Natrual cubic spline (3 d.f) compared with restricted cubic spline using default inputs. Both spline approaches impose a linearity constraint at the tails, but with different default knot locations the fits are different.

Nautral spline versus piecewise linear spline

Code

ggplot(fev, aes(x=age, y=height)) + geom_point() + theme_bw() + 
  geom_smooth(method=lm, formula=y ~ ns(x, df=3), se=FALSE, aes(color="Blue")) + 
  geom_smooth(method=lm, formula=y ~ lspline(x, knots=c(9.5,15.5)), se=FALSE, aes(color="Green")) +
  geom_point(data=newdata, aes(x=age, y=ht.dummy), col="red", size=3) +  
  scale_colour_manual(name="Model", values=c("Blue", "Green"), labels=c("ns(x, df=3)","lspline(x, knots=c(9.5,15.5)")) + theme(legend.position = c(0.8, 0.2))

Natrual spline (3 d.f) compared with restricted cubic spline with knots at 9.5 and 15.5. Both spline approaches impose a linearity constraint at the tails.

1.5 Summary comments

There are a variety of methods for flexibly modeling continuous covariates
Approach you use should be pre-specified and based on scientific considerations
Splines for predictor of interest in an association study
- If you want to be able to write numerical summaries of your results, consider piecewise linear splines
  - May provide an adequate summary of your results, particularly for comparison between two knots
  - Comparison between subgroups separated by a knot location more challenging as you have a change in slope
  - Formal test can be conducted to determine if the slope is significantly different on ranges of $X$ (hierarchical models)
- Best to pre-specify your knot locations based on relevant scientific meaning
  - Lacking scientific reasons, it is OK to use quantiles as the quantiles are not related to the outcome (unsupervised learning)
  - Should not pick knot locations after looking at the outcome unless you have a plan for how to adjust your analysis for making data-driven decision (this type of adjustment is hard to do, so I recommend avoiding it)
Spline for estimating means or prediction of new observations
- Flexible methods most appropriate in this approach
- Be careful of behavior of your splines at the extremes of your continuous covariates
  - (Also, don’t extrapolate beyond the range of the date)
- Degrees of freedom, or allowed model complexity needs to be considered in terms of the effective sample size for the type of outcome you are studying
Effective sample sizes
- Linear regression: Number of subjects
- Logistic regression: Lesser of number of events and number of non-events
- Cox regression: Number of events
- Poisson regression: If counts are relatively continuous, more like linear regression.

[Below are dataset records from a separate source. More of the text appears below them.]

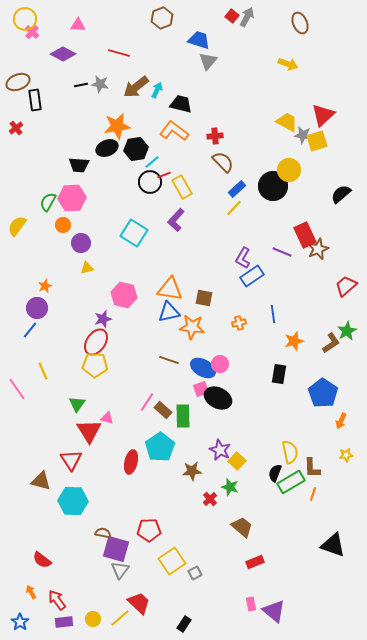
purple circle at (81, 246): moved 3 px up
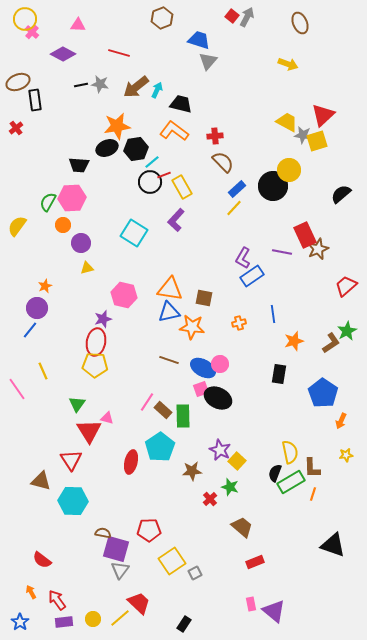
purple line at (282, 252): rotated 12 degrees counterclockwise
red ellipse at (96, 342): rotated 24 degrees counterclockwise
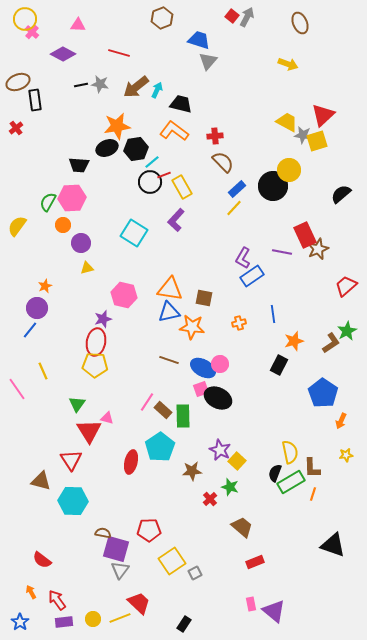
black rectangle at (279, 374): moved 9 px up; rotated 18 degrees clockwise
yellow line at (120, 618): rotated 20 degrees clockwise
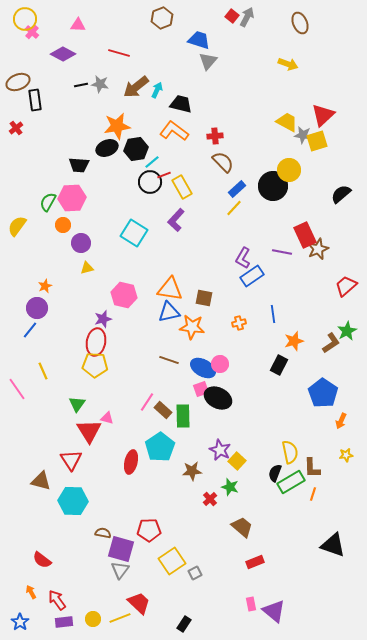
purple square at (116, 549): moved 5 px right
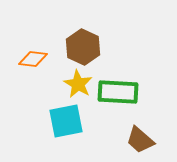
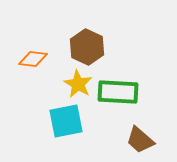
brown hexagon: moved 4 px right
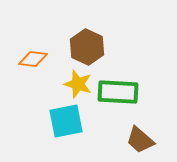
yellow star: rotated 12 degrees counterclockwise
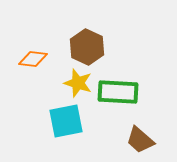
yellow star: moved 1 px up
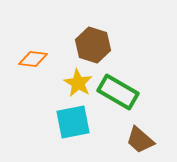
brown hexagon: moved 6 px right, 2 px up; rotated 8 degrees counterclockwise
yellow star: rotated 12 degrees clockwise
green rectangle: rotated 27 degrees clockwise
cyan square: moved 7 px right, 1 px down
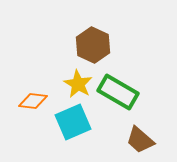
brown hexagon: rotated 8 degrees clockwise
orange diamond: moved 42 px down
yellow star: moved 1 px down
cyan square: rotated 12 degrees counterclockwise
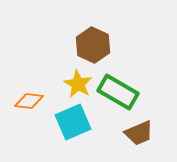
orange diamond: moved 4 px left
brown trapezoid: moved 1 px left, 7 px up; rotated 64 degrees counterclockwise
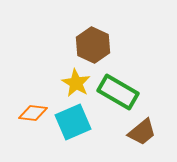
yellow star: moved 2 px left, 1 px up
orange diamond: moved 4 px right, 12 px down
brown trapezoid: moved 3 px right, 1 px up; rotated 16 degrees counterclockwise
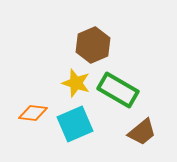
brown hexagon: rotated 12 degrees clockwise
yellow star: rotated 12 degrees counterclockwise
green rectangle: moved 2 px up
cyan square: moved 2 px right, 2 px down
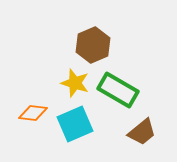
yellow star: moved 1 px left
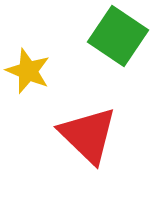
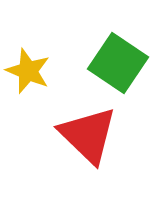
green square: moved 27 px down
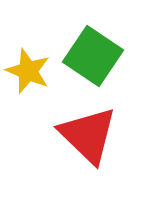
green square: moved 25 px left, 7 px up
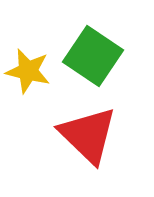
yellow star: rotated 9 degrees counterclockwise
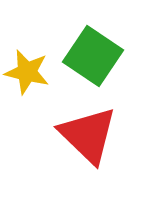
yellow star: moved 1 px left, 1 px down
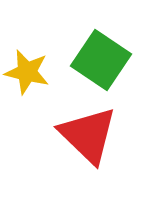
green square: moved 8 px right, 4 px down
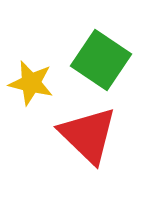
yellow star: moved 4 px right, 11 px down
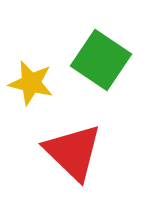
red triangle: moved 15 px left, 17 px down
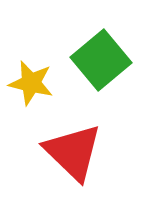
green square: rotated 16 degrees clockwise
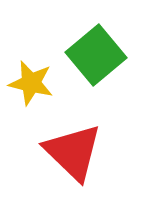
green square: moved 5 px left, 5 px up
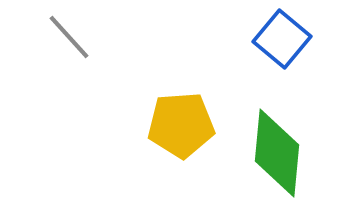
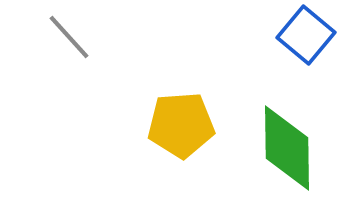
blue square: moved 24 px right, 4 px up
green diamond: moved 10 px right, 5 px up; rotated 6 degrees counterclockwise
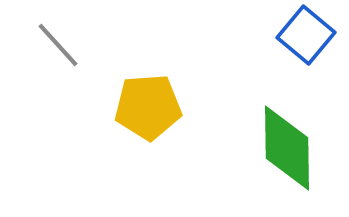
gray line: moved 11 px left, 8 px down
yellow pentagon: moved 33 px left, 18 px up
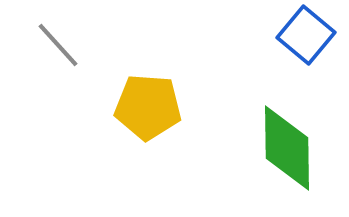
yellow pentagon: rotated 8 degrees clockwise
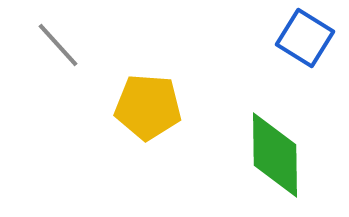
blue square: moved 1 px left, 3 px down; rotated 8 degrees counterclockwise
green diamond: moved 12 px left, 7 px down
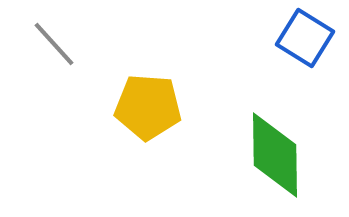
gray line: moved 4 px left, 1 px up
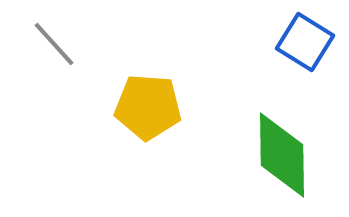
blue square: moved 4 px down
green diamond: moved 7 px right
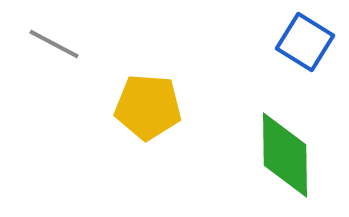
gray line: rotated 20 degrees counterclockwise
green diamond: moved 3 px right
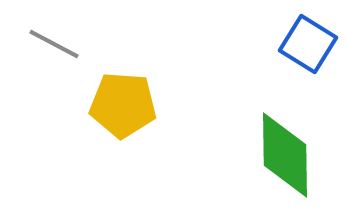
blue square: moved 3 px right, 2 px down
yellow pentagon: moved 25 px left, 2 px up
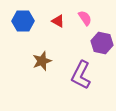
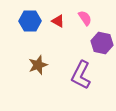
blue hexagon: moved 7 px right
brown star: moved 4 px left, 4 px down
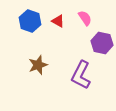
blue hexagon: rotated 20 degrees clockwise
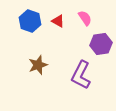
purple hexagon: moved 1 px left, 1 px down; rotated 20 degrees counterclockwise
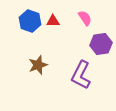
red triangle: moved 5 px left; rotated 32 degrees counterclockwise
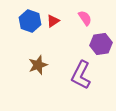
red triangle: rotated 32 degrees counterclockwise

If counts are all small, more like Cox regression
- Multinomial regression: Number of events in smallest categorical outcome level
- Ordinal regression: If few severity events, more like logistic regression. If a wider range of severity, more like linear regression
Allowed model complexity is, roughly, gain one available degree of freedom per every 10-15 of effective sample size
- Degrees of freedom can be spent on dummy variable, knot locations, and degree of polynomial
- Degrees of freedom can be saved by constraints, such as the linearity constraint at the tails for natural splines and restricted cubic spline. These are popular splines because the constraint often saves degrees of freedom while improving the generalizability of the fit at the tails of the continuous distribution
- These are approximatione, and the allowed model complexity can depend on other characteristics of the data too
Splines for effect modification (continuous effect modifier and/or continuous predictor of interest)
- Choice of model should be dictated by scientific considerations first
- Statistically, we have limited power to detect effect modification
- Linear terms for modeling effect modification may suffice
Flexible models for a precision variable
- Often most of the association of the precision variable with the outcome can be capture in a linear term
- However, if justified, can consider a flexible model too
- Goal of a precision variable is to explain residual variability in the outcome after accounting for the predictor of interest (and, possibly, confounders that are included in the model)
Flexible models for confounders
- Often it is important to adjust for confounders adequately, so a spline or other flexible function can help
- If we are not interested in interpreting the effect of the confounder, then we are free to model it a variety of different ways
  - Argues for flexibly modeling continuous confounder (limited by the effective sample size)
  - Note that if the confounder effect really is a straight line, then a cubic spline with linearity constraints on the tails should also fit adequately
- There is not much to be lost and potentially much to be gained by pre-specifying a flexible model for a continuous confounder
  - If it is a straight line, a flexibly spline or a linear tearm can capture the association (either would adjust for confounding)
  - If it is not a straight line, a flexible spline can capture the assocation while a linear term cannot (spline would more completly adjust for confouding)

Code

ggplot(fev, aes(x=height, y=logfev)) + geom_point() + geom_smooth(method=lm, se=FALSE) +
  geom_smooth(method=lm, formula=y ~ ns(x, df=3), se=FALSE, color="Green")

Linear (sraight line) and natural spline (3 d.f.) fits to log of FEV and height. The relationship is approximately a straight line, which can be capture by either assuming a straight line association or allowing for a flexible fit.

Example interpretation for linear model with FEV as outcome, smoking the predictor of interest controlling for age and height. There are 654 observations in the dataset, so allowed model complexity is at least 43 degrees of freedom.

Code

nrow(fev) / 15

[1] 43.6

Code

fev$smoker <- (fev$smoke=="current smoker")+0
fev$male <- (fev$sex=="male")+0
m1 <- lm(fev ~ smoker + ns(age,3) + ns(height,3) + male, data= fev)
coeftest(m1, vcov=sandwich(m1))

t test of coefficients
	Estimate	Std. Error	t value	Pr(>\|t\|)
(Intercept)	1.090121	0.071522	15.2418	0.0000e+00
smoker	-0.147092	0.076797	-1.9153	5.5892e-02
ns(age, 3)1	0.494765	0.102371	4.8330	1.6823e-06
ns(age, 3)2	0.506067	0.205409	2.4637	1.4011e-02
ns(age, 3)3	0.807844	0.147608	5.4729	6.3400e-08
ns(height, 3)1	1.430324	0.088439	16.1731	0.0000e+00
ns(height, 3)2	3.262242	0.215641	15.1281	0.0000e+00
ns(height, 3)3	2.709726	0.158847	17.0588	0.0000e+00
male	0.096504	0.033492	2.8814	4.0906e-03

The betas for the naturally-splined terms (age, height) are difficult to interpret directly. We could test for age and or height effect if that was of scientific interest using the Wald approach.
For the predictor of interest, smoker, we have the usual interpretation in terms of holding other covariates constant. “Among subjects of the same age, height, and sex but differing in smoking status…” However, we may be controlling for the confounding effects of age and height effects more completely by using flexible spline functions.